NHK大河ドラマ『おんな太閤記』第十二回「城主の妻」における橋田壽賀子作品らしかった部分をあれこれと随想します。
第十二回「城主の妻」の概要
天正3年(1575)春、ねねは今浜城に入り、城主の妻としての生活を始めますが、たくさんの侍女に囲まれて戸惑います。秀吉は今浜を長浜と変え、長く栄える国にする夢を語ります。利家とまつも祝いに訪れ、次に娘が生まれたら秀吉とねねの養女にする約束をします。喜びもつかの間、秀吉の側室・千草と息子・秀勝も入城します。ねねは子どもの産めない妻は去るべきと秀長に言い残して城を出ると、そこに義母のなかが現われます。
侍女が輿に乗った、ともを御内室と勘違いする
御内室が二本脚で歩き、御内室の御荷物こと、ねねの小姑・とも親子が輿に乗って今浜城に御着到したことで。長浜城の新規採用侍女が、ともを御内室と勘違いした一幕。そりゃ、間違えるよね(笑)常識的に、御内室が二本脚、その小姑が輿に乗って来るなんて思いもしないだろうから。
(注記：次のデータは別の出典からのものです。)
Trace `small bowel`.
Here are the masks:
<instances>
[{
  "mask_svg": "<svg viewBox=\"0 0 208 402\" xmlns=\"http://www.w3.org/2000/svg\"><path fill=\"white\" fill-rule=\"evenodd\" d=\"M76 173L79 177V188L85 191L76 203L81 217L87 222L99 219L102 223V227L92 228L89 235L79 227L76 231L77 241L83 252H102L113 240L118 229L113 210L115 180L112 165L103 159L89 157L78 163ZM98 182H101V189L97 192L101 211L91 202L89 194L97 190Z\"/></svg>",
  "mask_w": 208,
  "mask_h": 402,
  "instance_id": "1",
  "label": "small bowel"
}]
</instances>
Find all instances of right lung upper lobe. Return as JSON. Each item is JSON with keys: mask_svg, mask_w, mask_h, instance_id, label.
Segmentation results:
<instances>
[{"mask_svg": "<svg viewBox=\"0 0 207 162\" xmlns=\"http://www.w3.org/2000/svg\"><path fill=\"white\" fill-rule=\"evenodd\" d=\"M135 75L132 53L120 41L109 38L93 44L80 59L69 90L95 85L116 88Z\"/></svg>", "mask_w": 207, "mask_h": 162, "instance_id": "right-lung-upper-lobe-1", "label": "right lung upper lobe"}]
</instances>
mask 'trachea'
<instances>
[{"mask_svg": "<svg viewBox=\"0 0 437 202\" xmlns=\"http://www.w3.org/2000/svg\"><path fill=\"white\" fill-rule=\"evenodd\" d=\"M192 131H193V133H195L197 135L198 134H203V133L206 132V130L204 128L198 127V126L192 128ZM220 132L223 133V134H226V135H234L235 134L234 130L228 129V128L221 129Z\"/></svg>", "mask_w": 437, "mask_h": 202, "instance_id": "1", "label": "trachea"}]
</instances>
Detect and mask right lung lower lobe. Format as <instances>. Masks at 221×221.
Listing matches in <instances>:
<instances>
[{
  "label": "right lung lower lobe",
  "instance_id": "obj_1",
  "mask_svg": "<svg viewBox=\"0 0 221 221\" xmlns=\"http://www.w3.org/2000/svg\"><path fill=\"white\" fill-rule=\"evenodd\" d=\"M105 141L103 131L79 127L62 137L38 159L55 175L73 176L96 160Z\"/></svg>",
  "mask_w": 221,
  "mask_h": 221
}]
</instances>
おみつとおあさも、いい感じの面相でアシストしていますね(笑)
橋田先生、御見事!
まつと利家が躊躇(ためら)いなく実子を養女に出そうとする
はい。今年の暮れにもう一人。(まつ)
おお!(秀吉)
まあ!羨ましゅうございますなあ。御一人ぐらい、頂きたいものでございますな。(ねね)
(笑)おかか(秀吉)
ねね殿もお寂しかろう。どうじゃ、まつ?次に産まれる子が女子(おなご)なら。(利家)
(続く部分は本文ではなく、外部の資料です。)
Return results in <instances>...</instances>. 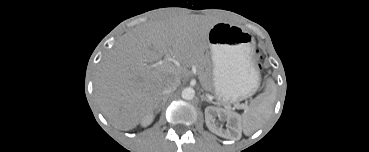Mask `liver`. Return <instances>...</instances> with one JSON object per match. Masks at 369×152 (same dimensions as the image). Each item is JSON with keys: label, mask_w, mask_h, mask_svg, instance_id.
<instances>
[{"label": "liver", "mask_w": 369, "mask_h": 152, "mask_svg": "<svg viewBox=\"0 0 369 152\" xmlns=\"http://www.w3.org/2000/svg\"><path fill=\"white\" fill-rule=\"evenodd\" d=\"M213 25L177 16L125 33L100 62L95 79L96 99L111 125L131 130L152 114L166 81H180L198 62ZM164 56L181 66L158 62Z\"/></svg>", "instance_id": "6515ba94"}]
</instances>
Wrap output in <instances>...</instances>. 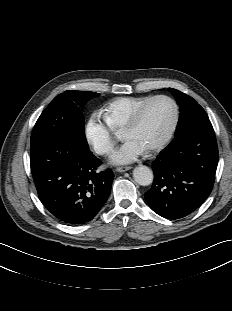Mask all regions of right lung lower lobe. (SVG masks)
<instances>
[{
  "label": "right lung lower lobe",
  "instance_id": "98d812e1",
  "mask_svg": "<svg viewBox=\"0 0 232 311\" xmlns=\"http://www.w3.org/2000/svg\"><path fill=\"white\" fill-rule=\"evenodd\" d=\"M31 171L39 198L60 221L79 225L92 220L111 192L113 172L96 173L100 160L89 150L59 138L31 145Z\"/></svg>",
  "mask_w": 232,
  "mask_h": 311
}]
</instances>
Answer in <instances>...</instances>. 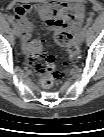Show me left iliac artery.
Here are the masks:
<instances>
[{
	"mask_svg": "<svg viewBox=\"0 0 104 137\" xmlns=\"http://www.w3.org/2000/svg\"><path fill=\"white\" fill-rule=\"evenodd\" d=\"M91 23H92V19L88 18V20L86 22V26L84 27V29H86L87 27H89Z\"/></svg>",
	"mask_w": 104,
	"mask_h": 137,
	"instance_id": "obj_1",
	"label": "left iliac artery"
}]
</instances>
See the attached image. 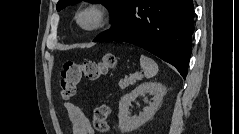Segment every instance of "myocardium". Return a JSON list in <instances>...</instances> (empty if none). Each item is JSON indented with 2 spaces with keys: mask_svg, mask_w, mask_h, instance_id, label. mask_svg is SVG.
<instances>
[{
  "mask_svg": "<svg viewBox=\"0 0 239 134\" xmlns=\"http://www.w3.org/2000/svg\"><path fill=\"white\" fill-rule=\"evenodd\" d=\"M90 16L89 22L85 18ZM77 26L85 32H94L104 27L109 21L107 10L100 4H89L81 8L75 17Z\"/></svg>",
  "mask_w": 239,
  "mask_h": 134,
  "instance_id": "obj_1",
  "label": "myocardium"
}]
</instances>
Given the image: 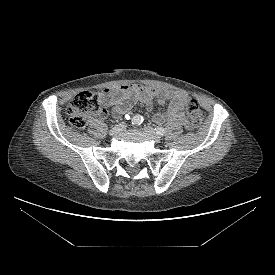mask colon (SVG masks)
<instances>
[{
	"instance_id": "obj_1",
	"label": "colon",
	"mask_w": 275,
	"mask_h": 275,
	"mask_svg": "<svg viewBox=\"0 0 275 275\" xmlns=\"http://www.w3.org/2000/svg\"><path fill=\"white\" fill-rule=\"evenodd\" d=\"M104 105V97L99 92L84 91L77 94L67 107V115L71 126L82 129L91 115L102 114L106 111ZM187 116L192 127H198L202 123L204 112L195 100H189Z\"/></svg>"
}]
</instances>
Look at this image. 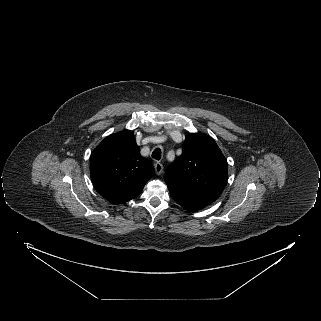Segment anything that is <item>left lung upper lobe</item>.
I'll list each match as a JSON object with an SVG mask.
<instances>
[{
  "label": "left lung upper lobe",
  "mask_w": 321,
  "mask_h": 321,
  "mask_svg": "<svg viewBox=\"0 0 321 321\" xmlns=\"http://www.w3.org/2000/svg\"><path fill=\"white\" fill-rule=\"evenodd\" d=\"M227 176V160L216 142L208 135L190 133L183 153L167 168L164 179L179 205L197 211L221 195Z\"/></svg>",
  "instance_id": "obj_1"
}]
</instances>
はい。秀吉殿とねね様なら慈しんでいただけましょう。(まつ)
まつと利家、親心を全く見せることなく(笑)全ては、ねねのためといった様相にも。
もちろん、ねねがヒロインっていうことも大きく影響しているわけだけど。それにしては、物の譲渡感が強かった印象。
だって、まつが腹を痛めて近い将来に産みだすわけでしょ。こんな簡単に割り切れるものですかね。何とも違和感が否めないところ。
ねねの女子(おなご)アピールが著しい
兎に角、第十二回の台詞でもっとも頻出したワードと言えば、おそらく「女子(おなご)」。特に、女子を唱えた回数が多かったのが、ねね。
私は杉原のうちを出て、浅野のうちへ養女に参りました女子(おなご)。
私は働くことしか能のない女子(おなご)。
わたしくが湯に浸かった時に洗えば済むもの。女子(おなご)の嗜みでございます。
私は秀吉殿を信じて今までついてきた女子(おなご)。
女子(おなご)の浅はかさとお笑いくだされ。
御世継ぎもできぬ女子(おなご)がおかかなどと大きな顔をして、秀吉殿のおそばに居たことが間違いじゃった。
私は、何の御役にも立たなかった女子(おなご)。でも、私にも女子(おなご)としての誇りがあります。
輿など要りませぬ。私は、長浜から出ていく女子(おなご)。
まさに、女子(おなご)は、ねねの代名詞といった様相にも。
女子(おなご)を唱えた、ねねの台詞をチェックするだけでも、どんな人物なのか、凄く分かりやすいかも。
入浴中に自分と旦那の分の下着を洗うなんて、橋田先生らしくて絶品の台詞でしたね。
それにしても、橋田先生が、ねねとかに女子(おなご)を唱えさせたくて止まない状況が著しくなってきました。
秀吉がこしらえた城の前で、なかが念仏を唱える
あーあ、どえらい城を建ててまって。戦をして、人を殺して、栄耀栄華をして何になる。後生(ごしょう)のええはずはなあわ。南無阿弥陀仏、南無阿弥陀仏。(なか)
例えば、ともとかの場合だと。秀吉がこしらえた今浜城に只々感激しない道理がない様相でしたが。これって、秀吉が頑張った結果に注目していますよね。
他方、なかの場合。秀吉が今浜城をこしらえることができた原因に注目しているのがわかります。すなわち、殺戮によって浅井を滅ぼしたことで手に入れた城といった印象が、なかの中では強い様相。故に、感激するどころか、念仏を唱えた次第。
このあたりの、なかの描写も橋田先生らしいと言えそうです。